A few days ago I saw Erik Erikson's stages of life development. By the end of life, we are faced with the contradiction between the perfection of the personality and the despair. This set of opposing relationships seems to be the two poles that an individual can bear in the development of life, two poles that are almost humorous and unattainable. It is not that absolute perfection or absolute despair has never been reached, but that they simply transcend the cycle of human life development.

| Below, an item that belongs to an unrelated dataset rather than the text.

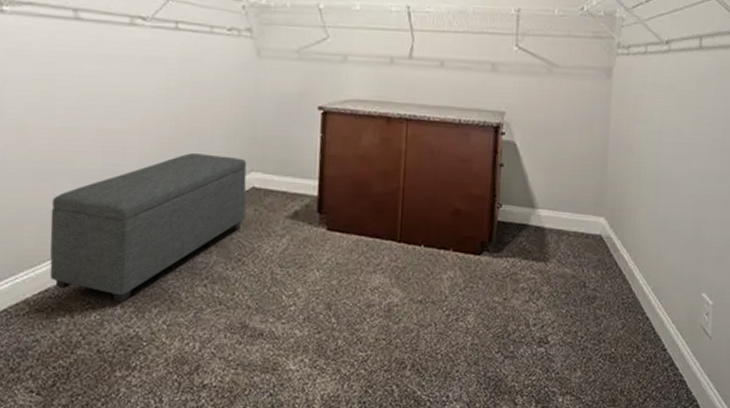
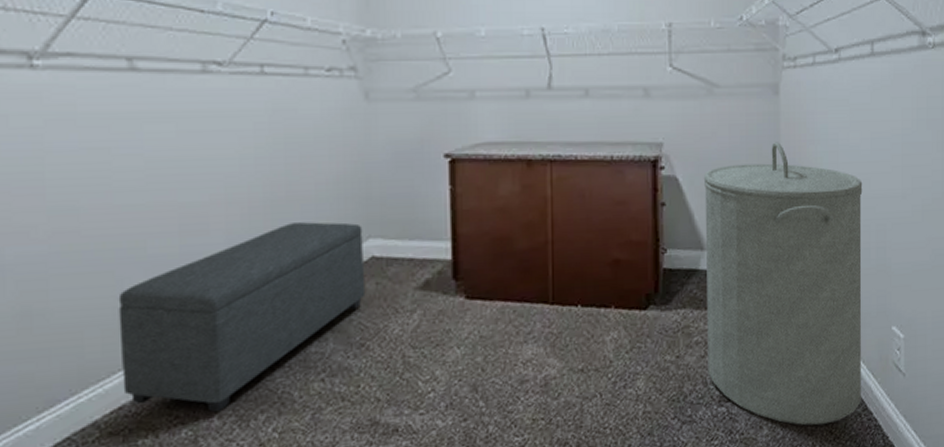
laundry hamper: none [531,119,684,374] -> present [703,142,863,426]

As if suddenly life could be measured by a single dose of prescription medicine. The cascading pain is always methodically narrating the decay of the body, and with its rhythm Salvador rises and falls like an empty bottle in the slanting shadow. Silent sunset swept across his neat room, a collector's room, a hoarder's room. This may be the dirt that cannot be removed in the process of aging, which is plated with the hard shell of history like enamel. The unit of home is a visual summary of personal accumulation: the conversion of wealth, the collection of tastes, the accumulation of knowledge, the display of honor, and the nest of love. While Salvador and this space are at the core of each other, the fetish-like display visually retells abstract concepts, and the certainty of this medium leads to a certain inversion of the inside and the outside, and private history constantly interrogates all its the subjectivity of the person. As the limited space tends to be saturated in the continuous accumulation, the individual is also unconsciously considering its integrity. However, "wholeness" as a one-way measuring stick is a false proposition of "perfection", and perfection of personality indirectly announces the death of the individual.
So there is no ultimate reconciliation or reckoning in Salvador's story, he perpetuates a very immediate desire in the process of looking back, creation, lust, and even life itself. Pain overlaps with time, and every blow is now.